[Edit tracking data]
---+---

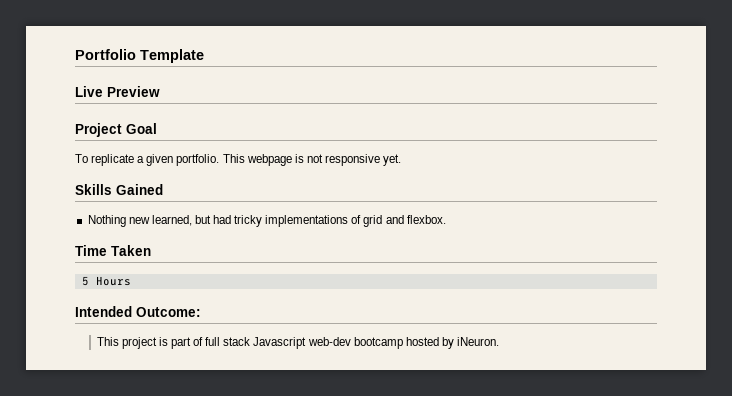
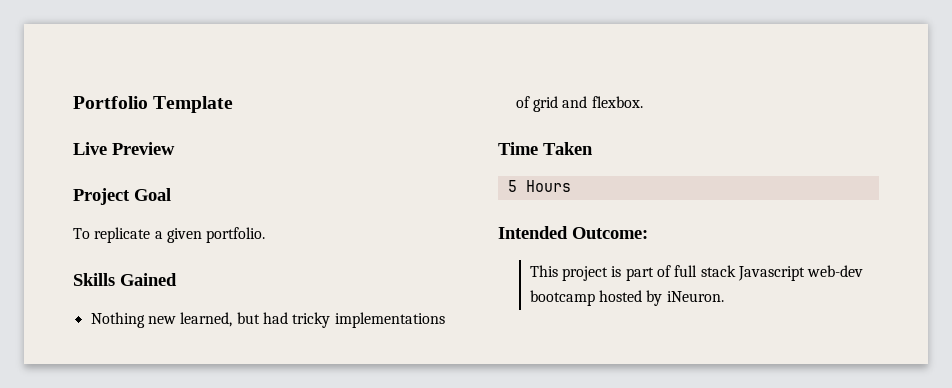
[222,154,402,166] This webpage is not responsive yet. -> (266, 235) none

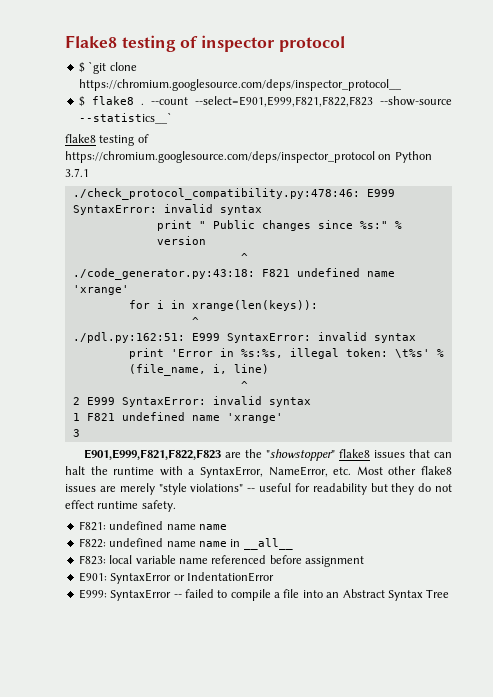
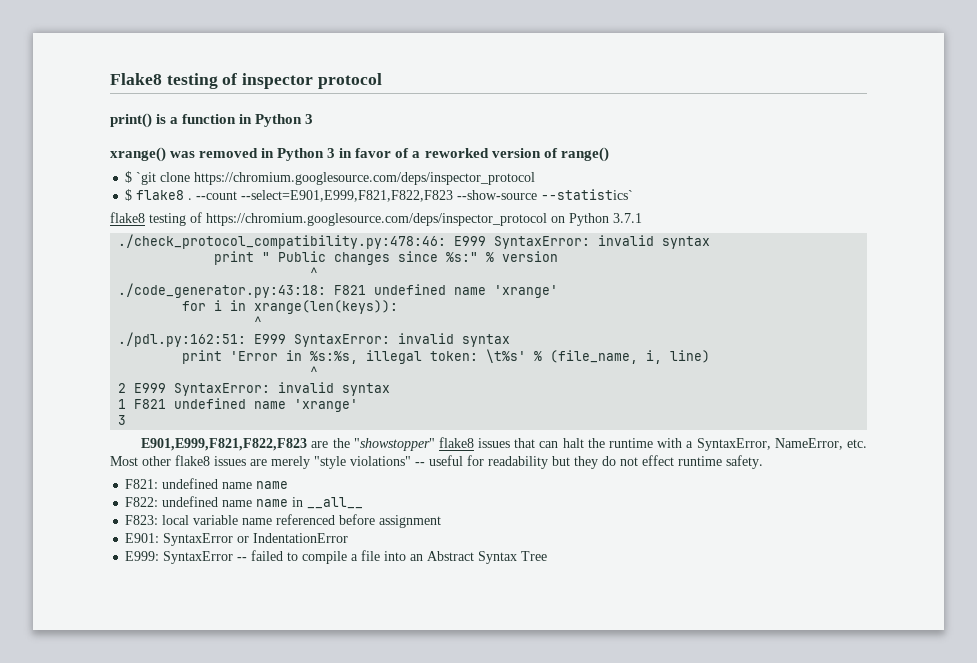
(345, 44) none -> [110,113,314,128] [110,147,609,162] // print() is a function in Python 3 // xrange() was removed in Python 3 in favor of a reworked version of range()
[78,79,402,91] https://chromium.googlesource.com/deps/inspector_protocol__ -> [194,172,536,185] https://chromium.googlesource.com/deps/inspector_protocol
[78,112,172,124] --statistics__` -> [541,189,634,200] --statistics`

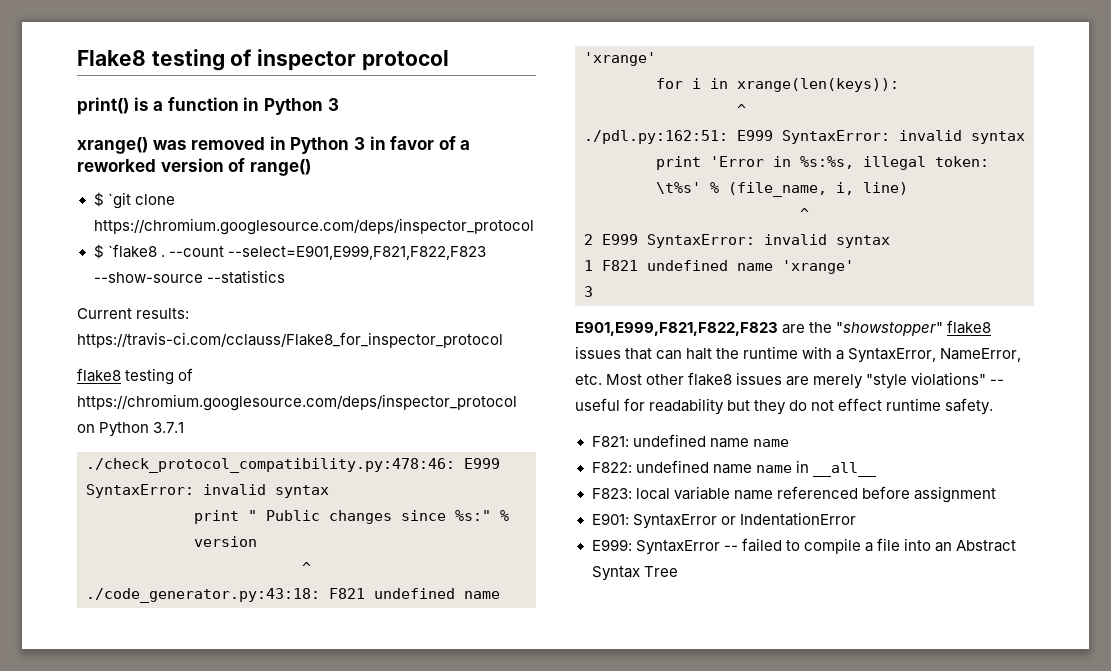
[136,190,185,200] flake8 -> [107,244,157,258] `flake8
[541,189,634,200] --statistics` -> [206,270,285,284] [77,308,190,319] [77,332,503,348] --statistics // Current results: https://travis-ci.com/cclauss/Flake8_for_inspector_protocol

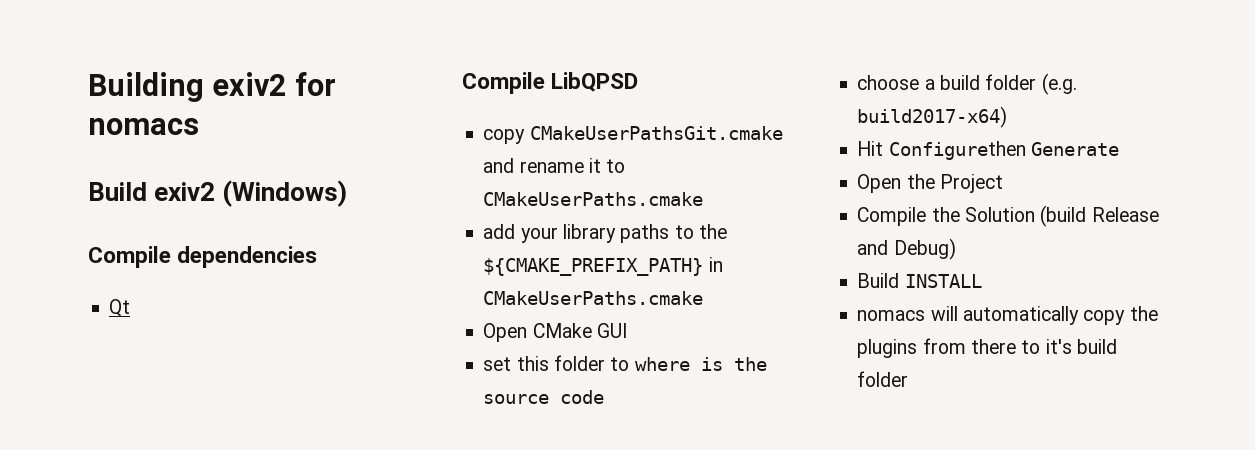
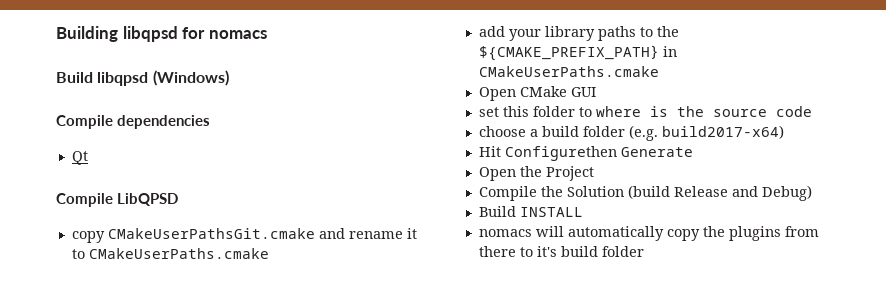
[212,72,288,96] exiv2 -> [122,26,178,42] libqpsd
[154,182,216,201] exiv2 -> [97,72,149,86] libqpsd

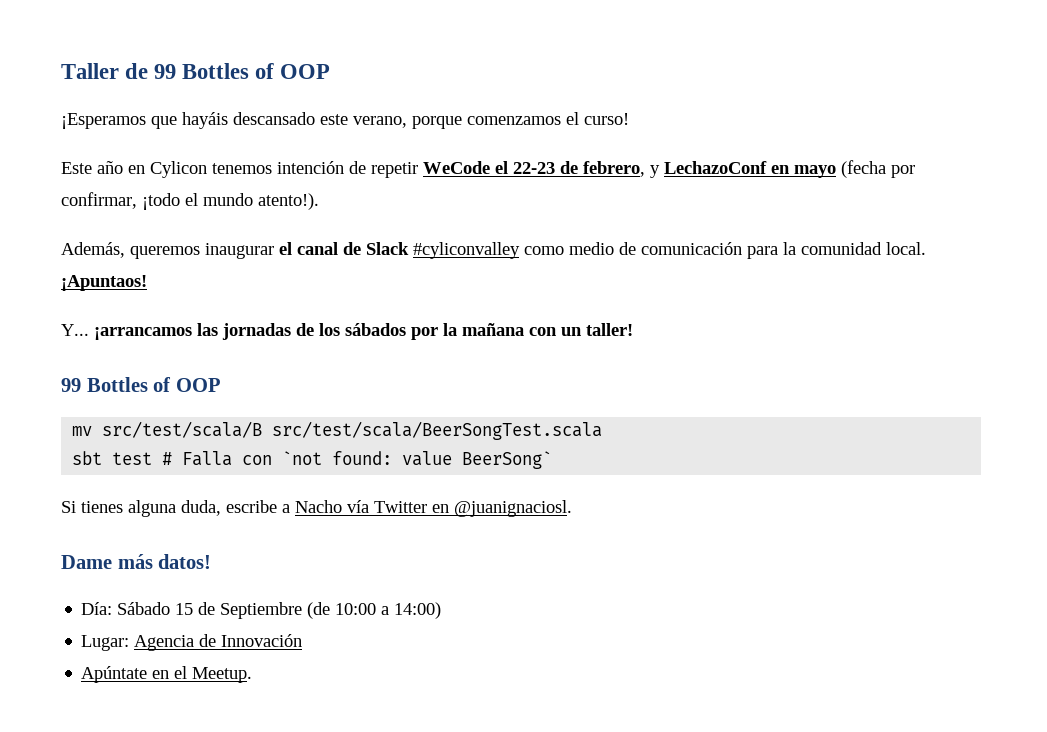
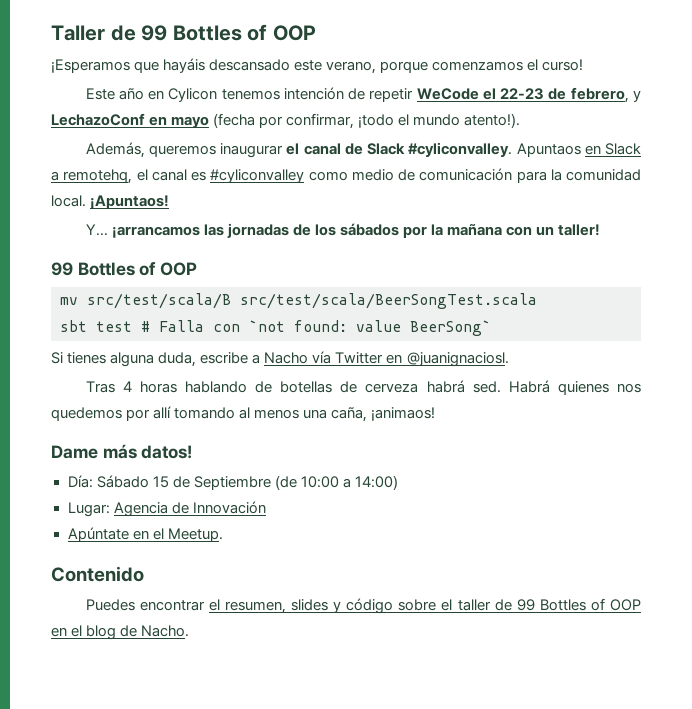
(409, 248) none -> [408,142,642,157] [51,169,206,184] #cyliconvalley. Apuntaos en Slack a remotehq, el canal es
(572, 508) none -> [85,380,642,395] [51,406,436,422] // Tras 4 horas hablando de botellas de cerveza habrá sed. Habrá quienes nos quedemos por allí tomando al menos una caña, ¡animaos!
(253, 675) none -> [51,566,144,582] [85,598,641,614] [51,625,190,640] // Contenido // Puedes encontrar el resumen, slides y código sobre el taller de 99 Bottles of OOP en el blog de Nacho.

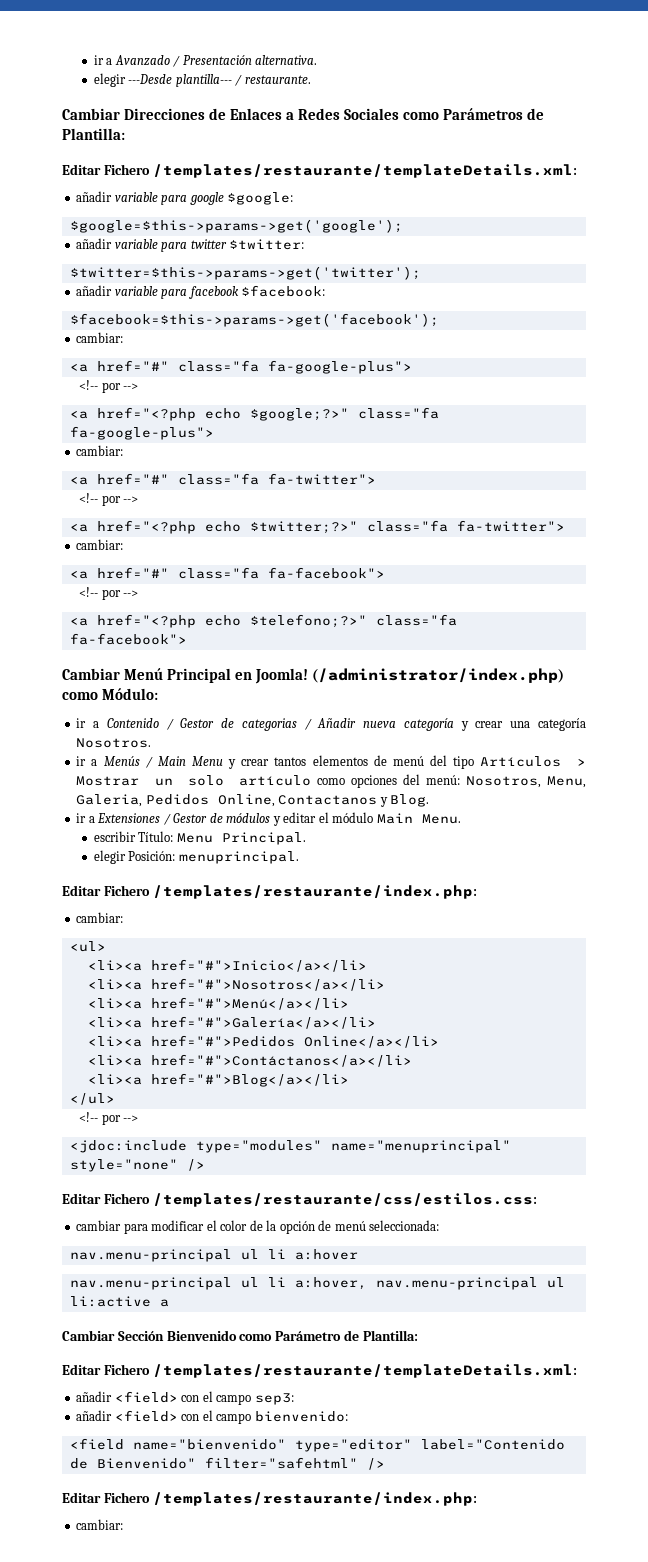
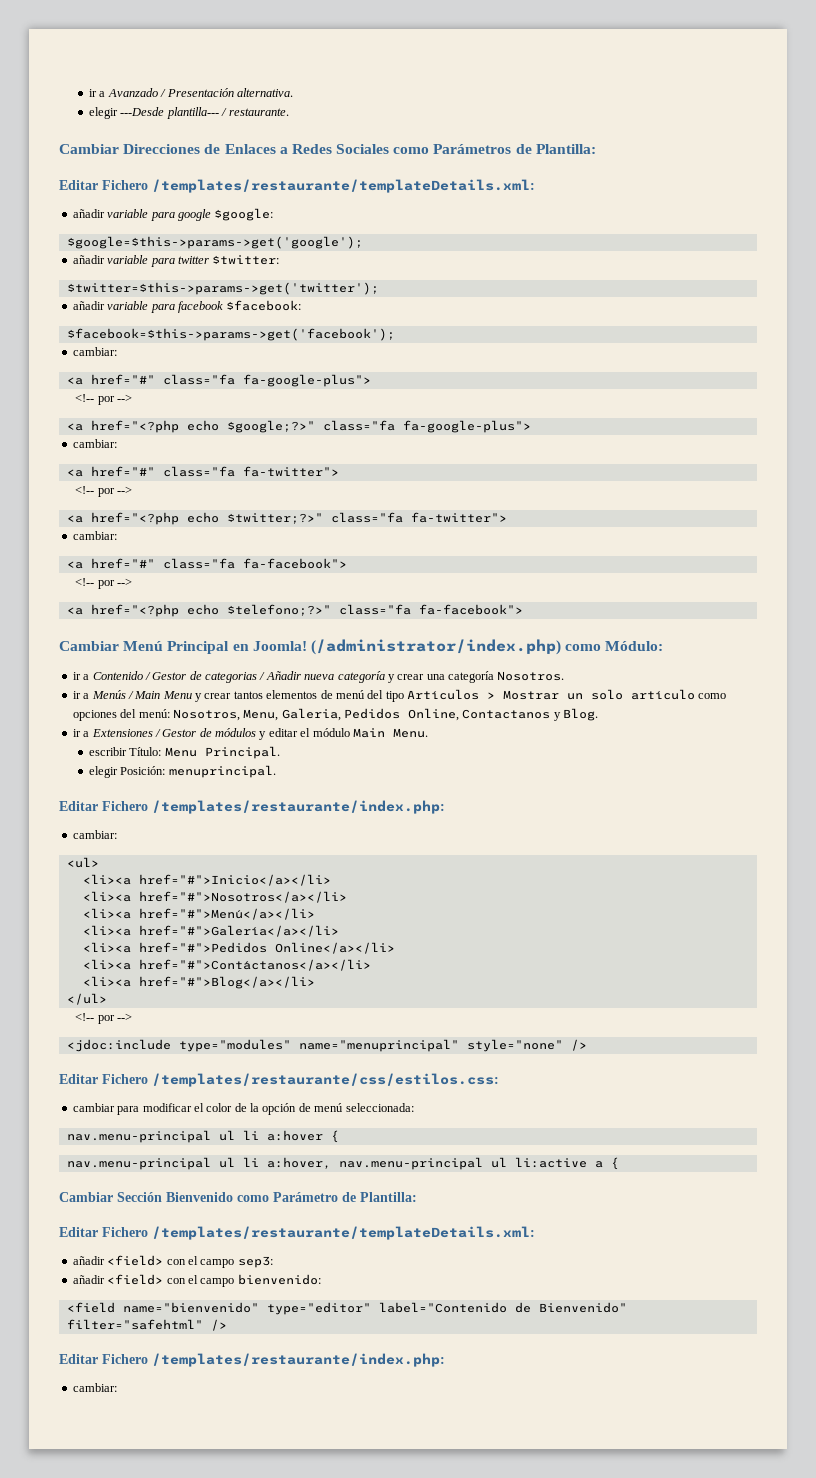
(358, 1254) none -> [330,1130,339,1143] {
(169, 1303) none -> [610,1157,619,1170] {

---+---

• TASK PROMPT
Every line from the data above that contains "libqpsd" must appear in the answer.

• ANSWER BELOW
[212,72,288,96] exiv2 -> [122,26,178,42] libqpsd
[154,182,216,201] exiv2 -> [97,72,149,86] libqpsd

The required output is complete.